** WHAT IS EXPECTED **
Go through the data line by line and count the lines that hold "Profile". Reply with the total only.

****************************************

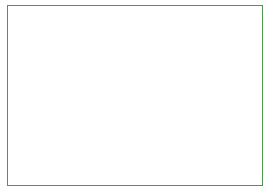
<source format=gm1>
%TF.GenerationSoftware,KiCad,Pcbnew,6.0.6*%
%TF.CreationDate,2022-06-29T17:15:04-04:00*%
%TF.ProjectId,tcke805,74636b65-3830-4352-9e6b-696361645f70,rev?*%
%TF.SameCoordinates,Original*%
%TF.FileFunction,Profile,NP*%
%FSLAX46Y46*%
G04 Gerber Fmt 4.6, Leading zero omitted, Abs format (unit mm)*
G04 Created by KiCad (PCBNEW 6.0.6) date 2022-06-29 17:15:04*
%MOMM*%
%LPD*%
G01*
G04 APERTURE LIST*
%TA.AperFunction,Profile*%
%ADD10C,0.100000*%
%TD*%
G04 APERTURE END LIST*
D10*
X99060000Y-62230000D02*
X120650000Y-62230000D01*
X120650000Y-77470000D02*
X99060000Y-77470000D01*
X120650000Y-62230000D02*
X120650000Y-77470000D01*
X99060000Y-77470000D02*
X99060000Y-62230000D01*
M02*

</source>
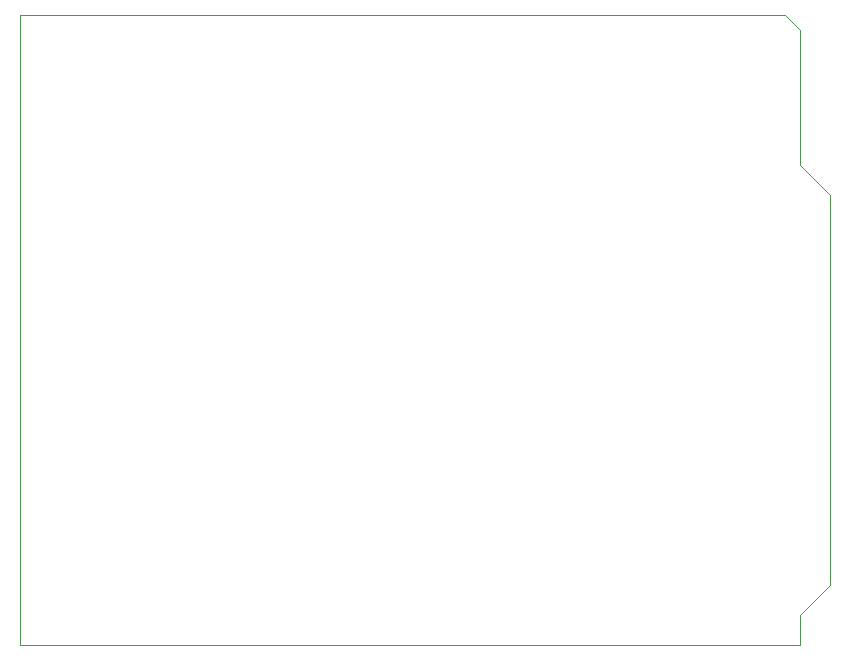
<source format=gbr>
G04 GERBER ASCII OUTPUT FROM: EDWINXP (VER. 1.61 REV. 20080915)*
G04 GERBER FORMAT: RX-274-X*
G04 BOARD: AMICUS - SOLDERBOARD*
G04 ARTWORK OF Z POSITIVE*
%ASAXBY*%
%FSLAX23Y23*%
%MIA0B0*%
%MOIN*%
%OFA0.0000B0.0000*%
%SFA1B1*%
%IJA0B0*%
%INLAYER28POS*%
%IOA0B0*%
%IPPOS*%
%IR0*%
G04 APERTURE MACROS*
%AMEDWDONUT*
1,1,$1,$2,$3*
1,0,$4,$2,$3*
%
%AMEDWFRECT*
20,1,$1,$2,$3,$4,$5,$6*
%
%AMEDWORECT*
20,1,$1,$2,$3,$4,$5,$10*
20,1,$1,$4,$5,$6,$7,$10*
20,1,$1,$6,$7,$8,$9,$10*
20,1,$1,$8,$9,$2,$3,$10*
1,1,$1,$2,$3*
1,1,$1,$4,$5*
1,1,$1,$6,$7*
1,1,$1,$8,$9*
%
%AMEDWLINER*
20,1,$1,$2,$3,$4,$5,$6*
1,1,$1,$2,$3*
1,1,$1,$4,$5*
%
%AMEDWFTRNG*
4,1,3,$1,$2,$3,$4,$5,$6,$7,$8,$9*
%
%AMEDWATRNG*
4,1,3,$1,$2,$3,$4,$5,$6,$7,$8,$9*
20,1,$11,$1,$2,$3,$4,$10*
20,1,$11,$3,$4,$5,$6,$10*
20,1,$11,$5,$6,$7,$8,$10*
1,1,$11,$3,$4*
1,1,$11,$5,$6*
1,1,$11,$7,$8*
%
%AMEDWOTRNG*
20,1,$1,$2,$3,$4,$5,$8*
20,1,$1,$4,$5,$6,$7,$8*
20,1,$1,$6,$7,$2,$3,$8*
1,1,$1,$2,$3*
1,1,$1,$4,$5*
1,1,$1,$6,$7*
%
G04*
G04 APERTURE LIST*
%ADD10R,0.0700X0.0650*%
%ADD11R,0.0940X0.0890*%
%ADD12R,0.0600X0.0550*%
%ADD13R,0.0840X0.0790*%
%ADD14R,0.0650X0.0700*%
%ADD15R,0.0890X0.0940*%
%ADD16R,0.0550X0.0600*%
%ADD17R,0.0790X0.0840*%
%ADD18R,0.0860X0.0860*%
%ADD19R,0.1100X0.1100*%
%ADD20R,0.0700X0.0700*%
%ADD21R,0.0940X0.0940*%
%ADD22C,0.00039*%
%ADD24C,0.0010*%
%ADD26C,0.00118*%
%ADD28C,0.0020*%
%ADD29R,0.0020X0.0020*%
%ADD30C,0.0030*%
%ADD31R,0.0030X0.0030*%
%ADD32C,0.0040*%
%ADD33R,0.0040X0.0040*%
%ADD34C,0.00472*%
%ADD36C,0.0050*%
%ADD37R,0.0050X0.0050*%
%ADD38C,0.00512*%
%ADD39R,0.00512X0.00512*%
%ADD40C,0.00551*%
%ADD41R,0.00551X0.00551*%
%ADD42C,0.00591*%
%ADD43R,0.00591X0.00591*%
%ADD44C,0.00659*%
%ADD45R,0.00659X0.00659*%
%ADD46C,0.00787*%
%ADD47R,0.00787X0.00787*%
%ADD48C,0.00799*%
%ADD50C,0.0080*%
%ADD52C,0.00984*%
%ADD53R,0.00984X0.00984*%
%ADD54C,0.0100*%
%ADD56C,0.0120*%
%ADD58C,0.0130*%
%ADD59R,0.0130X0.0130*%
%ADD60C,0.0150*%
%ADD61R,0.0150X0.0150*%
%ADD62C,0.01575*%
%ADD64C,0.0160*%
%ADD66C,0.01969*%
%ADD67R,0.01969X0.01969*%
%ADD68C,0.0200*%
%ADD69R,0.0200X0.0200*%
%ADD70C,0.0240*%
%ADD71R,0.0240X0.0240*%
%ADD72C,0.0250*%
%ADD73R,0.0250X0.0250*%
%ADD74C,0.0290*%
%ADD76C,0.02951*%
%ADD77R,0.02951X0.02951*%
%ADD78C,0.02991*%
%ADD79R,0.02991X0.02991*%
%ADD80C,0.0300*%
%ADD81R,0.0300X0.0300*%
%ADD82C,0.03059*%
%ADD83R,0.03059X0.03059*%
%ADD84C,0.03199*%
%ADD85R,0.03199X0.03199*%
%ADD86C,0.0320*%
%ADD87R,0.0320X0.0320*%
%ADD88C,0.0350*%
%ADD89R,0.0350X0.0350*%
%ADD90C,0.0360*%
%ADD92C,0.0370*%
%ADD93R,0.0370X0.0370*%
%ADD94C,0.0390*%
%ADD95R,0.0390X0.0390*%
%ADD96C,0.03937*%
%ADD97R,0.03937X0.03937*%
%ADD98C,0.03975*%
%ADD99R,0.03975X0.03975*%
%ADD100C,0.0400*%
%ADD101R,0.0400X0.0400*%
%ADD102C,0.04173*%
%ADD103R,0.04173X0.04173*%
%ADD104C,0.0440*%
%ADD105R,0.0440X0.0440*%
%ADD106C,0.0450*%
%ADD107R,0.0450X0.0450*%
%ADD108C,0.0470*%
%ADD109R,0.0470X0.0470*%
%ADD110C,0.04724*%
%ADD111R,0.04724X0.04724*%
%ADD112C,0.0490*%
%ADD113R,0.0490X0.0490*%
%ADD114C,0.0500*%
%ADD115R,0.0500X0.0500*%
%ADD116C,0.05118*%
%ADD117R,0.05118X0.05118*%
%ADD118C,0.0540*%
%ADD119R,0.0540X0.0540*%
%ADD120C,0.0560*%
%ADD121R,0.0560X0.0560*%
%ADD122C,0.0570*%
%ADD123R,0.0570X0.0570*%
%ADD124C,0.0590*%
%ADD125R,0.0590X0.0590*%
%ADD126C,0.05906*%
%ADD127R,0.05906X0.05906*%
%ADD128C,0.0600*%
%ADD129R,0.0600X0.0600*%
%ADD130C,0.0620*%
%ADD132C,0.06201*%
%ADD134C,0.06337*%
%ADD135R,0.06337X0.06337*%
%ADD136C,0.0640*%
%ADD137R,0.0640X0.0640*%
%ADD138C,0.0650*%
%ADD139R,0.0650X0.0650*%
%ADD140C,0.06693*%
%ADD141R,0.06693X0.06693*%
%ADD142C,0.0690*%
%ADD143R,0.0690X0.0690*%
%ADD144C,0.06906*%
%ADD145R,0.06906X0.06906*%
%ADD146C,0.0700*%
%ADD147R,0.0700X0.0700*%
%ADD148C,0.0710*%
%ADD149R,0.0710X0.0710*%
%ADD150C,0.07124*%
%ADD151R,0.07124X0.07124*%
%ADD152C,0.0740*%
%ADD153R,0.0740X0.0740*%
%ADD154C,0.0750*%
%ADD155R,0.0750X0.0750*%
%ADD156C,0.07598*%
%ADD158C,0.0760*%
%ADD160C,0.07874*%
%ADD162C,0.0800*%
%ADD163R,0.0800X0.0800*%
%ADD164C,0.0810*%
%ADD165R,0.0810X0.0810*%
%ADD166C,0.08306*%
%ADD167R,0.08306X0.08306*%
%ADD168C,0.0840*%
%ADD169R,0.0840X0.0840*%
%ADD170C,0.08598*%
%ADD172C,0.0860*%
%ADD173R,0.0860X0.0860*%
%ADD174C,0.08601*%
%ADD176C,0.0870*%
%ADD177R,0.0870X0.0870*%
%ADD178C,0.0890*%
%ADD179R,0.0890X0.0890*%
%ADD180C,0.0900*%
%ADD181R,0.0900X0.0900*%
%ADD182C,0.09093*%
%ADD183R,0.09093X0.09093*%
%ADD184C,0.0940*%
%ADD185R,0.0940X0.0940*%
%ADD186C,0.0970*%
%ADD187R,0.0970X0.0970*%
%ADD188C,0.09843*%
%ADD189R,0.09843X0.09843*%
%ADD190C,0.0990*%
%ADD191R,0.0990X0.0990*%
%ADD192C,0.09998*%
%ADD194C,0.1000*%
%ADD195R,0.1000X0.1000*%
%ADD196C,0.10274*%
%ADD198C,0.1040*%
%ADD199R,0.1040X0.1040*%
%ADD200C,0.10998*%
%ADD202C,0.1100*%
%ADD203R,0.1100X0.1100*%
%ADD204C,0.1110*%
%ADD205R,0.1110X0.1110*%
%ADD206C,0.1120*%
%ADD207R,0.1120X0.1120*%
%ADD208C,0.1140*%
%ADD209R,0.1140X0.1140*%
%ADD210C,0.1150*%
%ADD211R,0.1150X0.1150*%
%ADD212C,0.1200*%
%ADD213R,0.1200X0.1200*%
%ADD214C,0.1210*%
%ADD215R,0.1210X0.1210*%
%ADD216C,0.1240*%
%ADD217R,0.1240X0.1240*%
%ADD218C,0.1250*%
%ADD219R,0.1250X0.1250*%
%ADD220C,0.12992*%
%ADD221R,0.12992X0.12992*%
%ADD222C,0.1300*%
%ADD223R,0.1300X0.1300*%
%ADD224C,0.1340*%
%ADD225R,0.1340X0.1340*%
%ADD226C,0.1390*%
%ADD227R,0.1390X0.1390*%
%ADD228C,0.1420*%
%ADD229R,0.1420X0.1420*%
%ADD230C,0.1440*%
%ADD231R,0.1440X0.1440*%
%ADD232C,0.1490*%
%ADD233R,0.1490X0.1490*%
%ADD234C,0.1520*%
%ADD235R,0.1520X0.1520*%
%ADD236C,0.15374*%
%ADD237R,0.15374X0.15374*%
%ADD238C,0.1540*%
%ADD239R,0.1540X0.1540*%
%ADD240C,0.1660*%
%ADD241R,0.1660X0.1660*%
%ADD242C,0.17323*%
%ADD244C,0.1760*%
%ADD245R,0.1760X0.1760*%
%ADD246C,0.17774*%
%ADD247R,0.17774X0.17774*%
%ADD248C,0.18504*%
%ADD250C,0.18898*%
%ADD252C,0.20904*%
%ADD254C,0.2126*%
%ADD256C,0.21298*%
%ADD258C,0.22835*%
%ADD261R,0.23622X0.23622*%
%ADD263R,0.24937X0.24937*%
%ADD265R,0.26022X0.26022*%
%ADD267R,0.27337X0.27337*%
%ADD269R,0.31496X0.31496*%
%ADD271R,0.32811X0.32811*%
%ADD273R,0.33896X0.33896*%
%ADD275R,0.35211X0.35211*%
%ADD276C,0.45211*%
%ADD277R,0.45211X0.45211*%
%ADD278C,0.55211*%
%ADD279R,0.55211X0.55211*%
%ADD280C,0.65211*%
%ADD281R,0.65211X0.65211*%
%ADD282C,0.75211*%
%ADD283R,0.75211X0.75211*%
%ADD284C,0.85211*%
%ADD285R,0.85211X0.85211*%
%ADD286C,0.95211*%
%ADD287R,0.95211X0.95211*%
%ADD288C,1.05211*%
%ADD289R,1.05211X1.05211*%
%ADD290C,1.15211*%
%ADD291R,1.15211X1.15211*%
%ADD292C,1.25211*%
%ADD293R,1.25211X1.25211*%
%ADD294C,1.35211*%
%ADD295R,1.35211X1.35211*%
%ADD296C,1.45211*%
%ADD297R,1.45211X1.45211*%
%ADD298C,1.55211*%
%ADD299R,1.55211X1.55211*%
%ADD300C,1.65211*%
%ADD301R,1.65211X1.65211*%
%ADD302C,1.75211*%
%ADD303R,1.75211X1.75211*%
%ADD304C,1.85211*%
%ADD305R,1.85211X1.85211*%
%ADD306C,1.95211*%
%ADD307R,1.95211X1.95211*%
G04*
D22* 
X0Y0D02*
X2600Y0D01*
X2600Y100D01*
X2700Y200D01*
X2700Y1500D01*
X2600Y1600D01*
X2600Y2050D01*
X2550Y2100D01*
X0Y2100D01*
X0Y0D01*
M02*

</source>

****************************************

** RESPONSE TO THIS EXERCISE **
2